**Problem requirements:** The data below should be printed in full, exactly, and without any of its images.

[Available data — start]

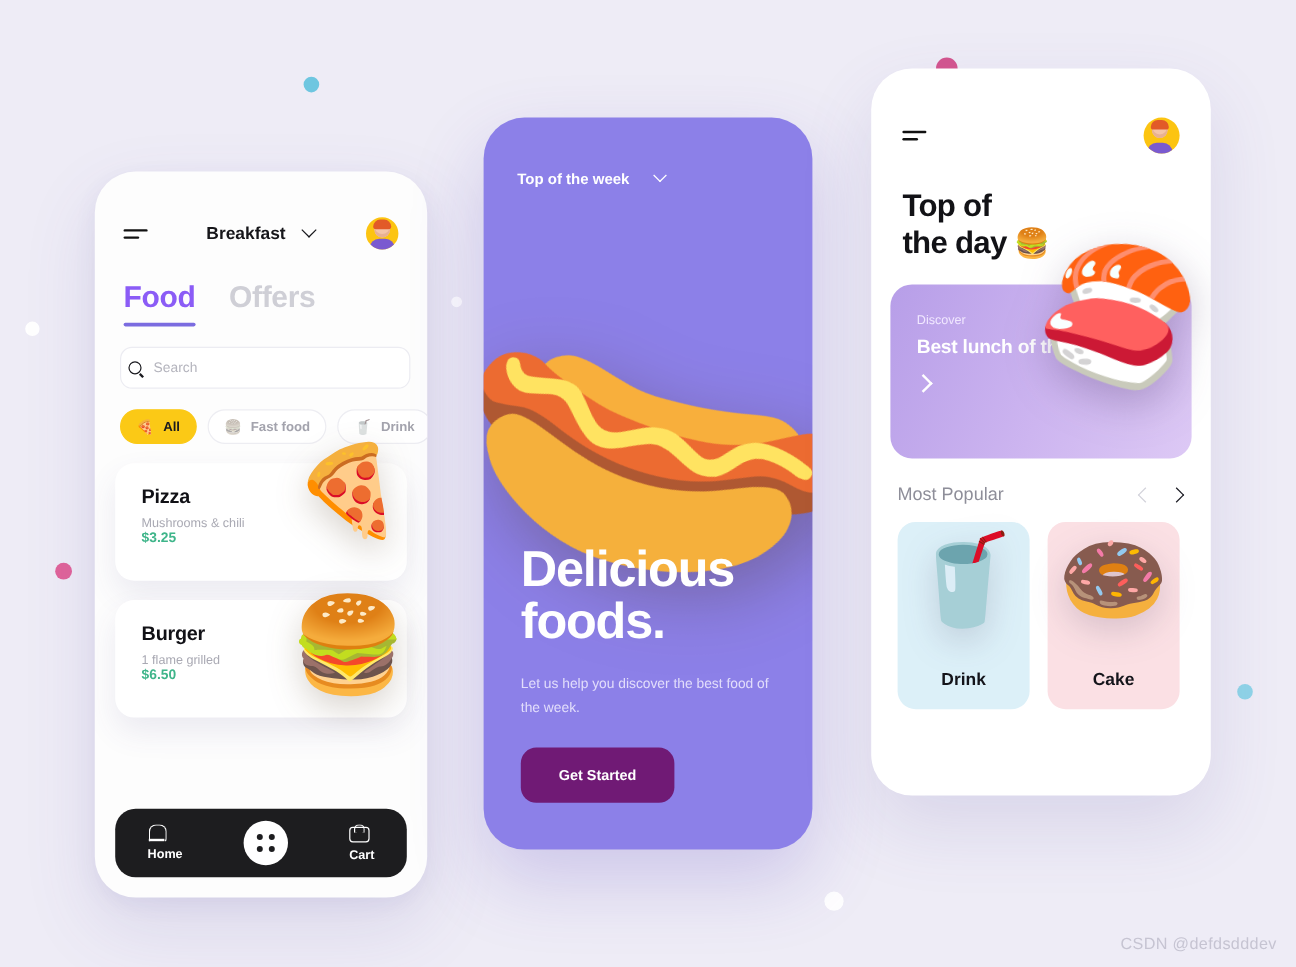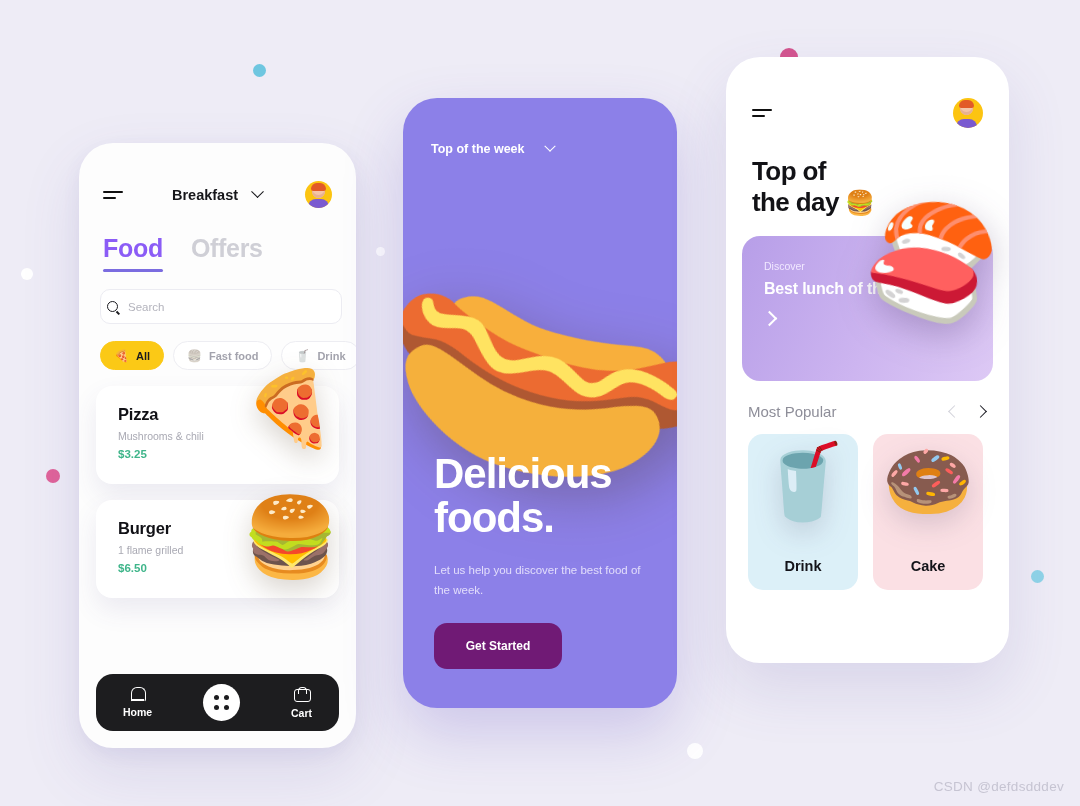--- a/index.html
+++ b/index.html
@@ -133,7 +133,7 @@
   }
   .food-name { font-size: 16.5px; font-weight: bold; color: #111116; letter-spacing: -0.2px; }
   .food-desc { font-size: 10.5px; color: #a9a9b3; margin-top: 6px; }
-  .food-price { font-size: 11.5px; color: #3fb58a; margin-top: 6px; font-weight: bold; }
+  .food-price { font-size: 11.5px; color: #3fb58a; margin-top: 1px; font-weight: bold; }
   .food-emoji {
     position: absolute; right: 2px; top: -14px;
     font-size: 74px; line-height: 1;

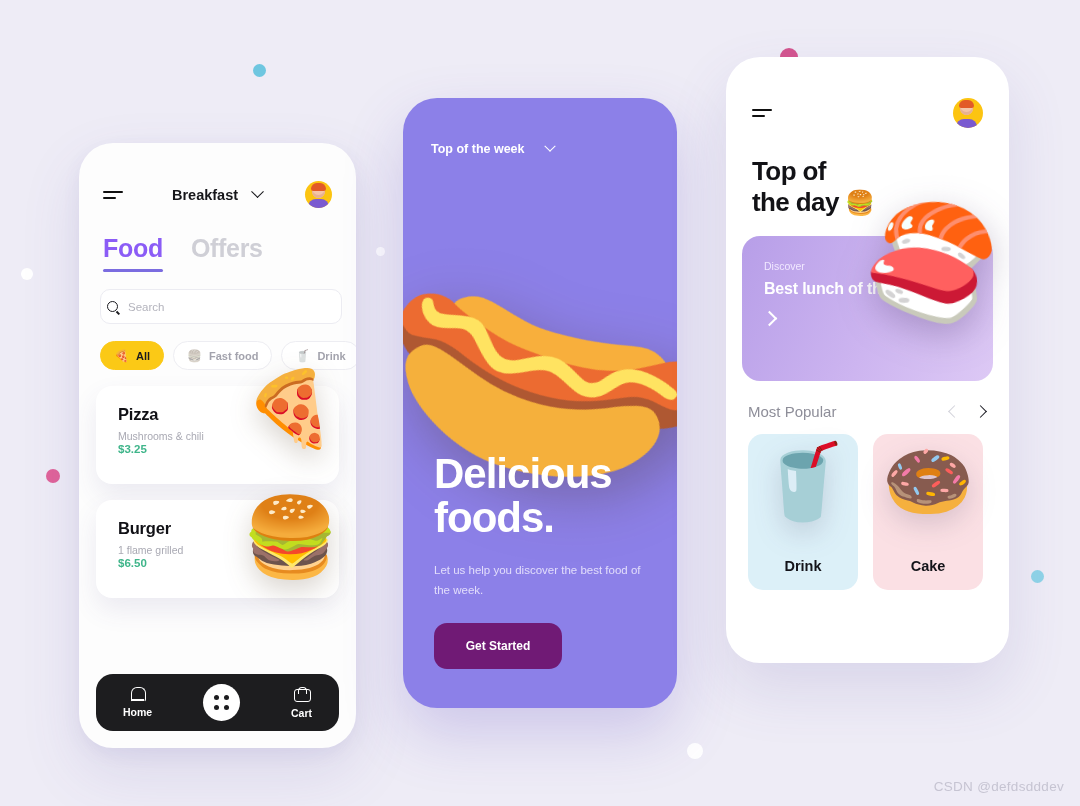--- a/index.html
+++ b/index.html
@@ -148,7 +148,7 @@
     display: flex; align-items: center; justify-content: space-between;
     padding: 0 27px;
   }
-  .nav-item { display: flex; flex-direction: column; align-items: center; gap: 5px; }
+  .nav-item { display: flex; flex-direction: column; gap: 5px; }
   .nav-label { font-size: 10.5px; color: #ffffff; font-weight: bold; }
   .ico-home {
     width: 15px; height: 14px; position: relative;

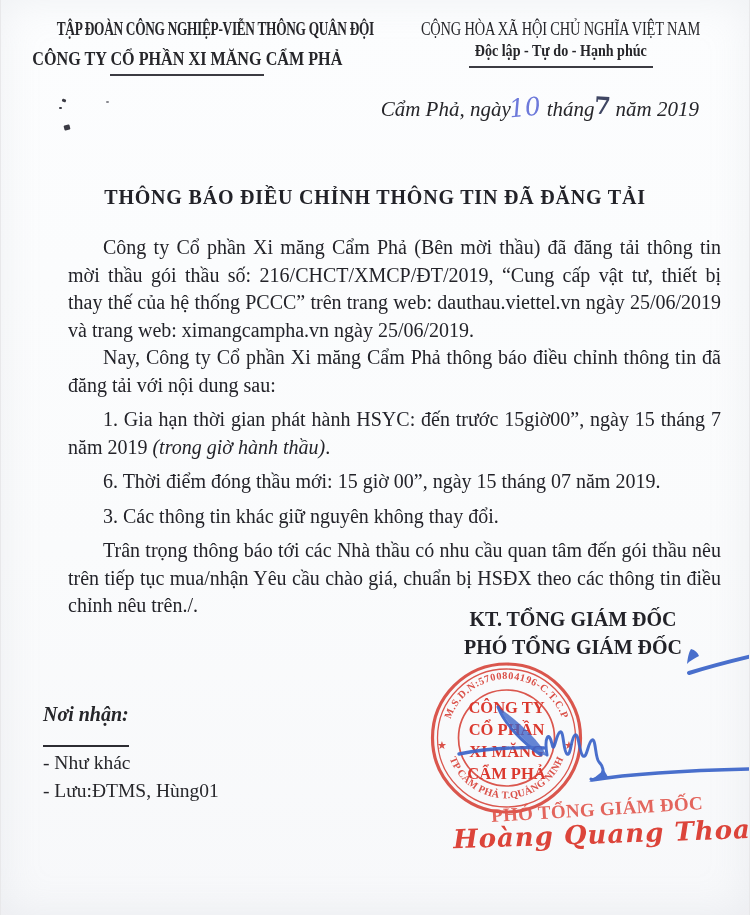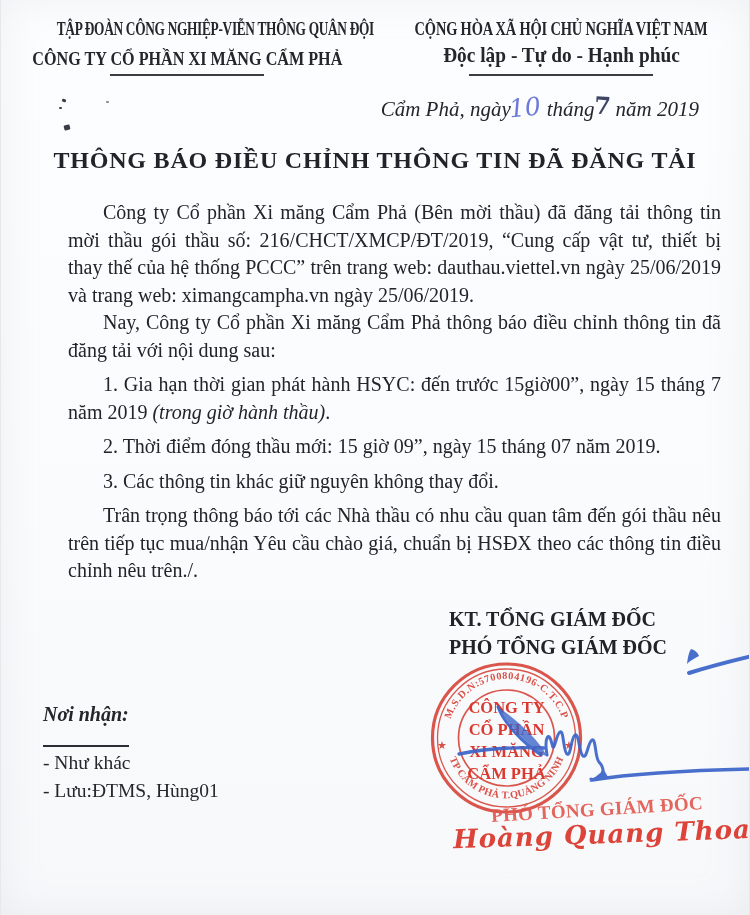--- a/index.html
+++ b/index.html
@@ -31,7 +31,7 @@
   .hl2{font-size:19px;font-weight:700;margin-top:8px;}
   .hl2 span{display:inline-block;transform:scaleX(.85);transform-origin:center;}
   .hr1 span{display:inline-block;transform:scaleX(.80);transform-origin:center;}
-  .hr1{font-size:18px;font-weight:700;letter-spacing:-0.2px;}
+  .hr1{font-size:18px;font-weight:400;letter-spacing:-0.2px;}
   .hr2{font-size:22px;font-weight:700;margin-top:2px;}
   .hr2 span{display:inline-block;transform:scaleX(.88);transform-origin:center;}
   .rule{height:2px;background:#3c3c42;margin:4px auto 0;}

[Available data — finish]

**Exercise result:**
--- a/index.html
+++ b/index.html
@@ -133,7 +133,7 @@
   }
   .food-name { font-size: 16.5px; font-weight: bold; color: #111116; letter-spacing: -0.2px; }
   .food-desc { font-size: 10.5px; color: #a9a9b3; margin-top: 6px; }
-  .food-price { font-size: 11.5px; color: #3fb58a; margin-top: 6px; font-weight: bold; }
+  .food-price { font-size: 11.5px; color: #3fb58a; margin-top: 1px; font-weight: bold; }
   .food-emoji {
     position: absolute; right: 2px; top: -14px;
     font-size: 74px; line-height: 1;

--- a/index.html
+++ b/index.html
@@ -148,7 +148,7 @@
     display: flex; align-items: center; justify-content: space-between;
     padding: 0 27px;
   }
-  .nav-item { display: flex; flex-direction: column; align-items: center; gap: 5px; }
+  .nav-item { display: flex; flex-direction: column; gap: 5px; }
   .nav-label { font-size: 10.5px; color: #ffffff; font-weight: bold; }
   .ico-home {
     width: 15px; height: 14px; position: relative;

--- a/index.html
+++ b/index.html
@@ -31,7 +31,7 @@
   .hl2{font-size:19px;font-weight:700;margin-top:8px;}
   .hl2 span{display:inline-block;transform:scaleX(.85);transform-origin:center;}
   .hr1 span{display:inline-block;transform:scaleX(.80);transform-origin:center;}
-  .hr1{font-size:18px;font-weight:700;letter-spacing:-0.2px;}
+  .hr1{font-size:18px;font-weight:400;letter-spacing:-0.2px;}
   .hr2{font-size:22px;font-weight:700;margin-top:2px;}
   .hr2 span{display:inline-block;transform:scaleX(.88);transform-origin:center;}
   .rule{height:2px;background:#3c3c42;margin:4px auto 0;}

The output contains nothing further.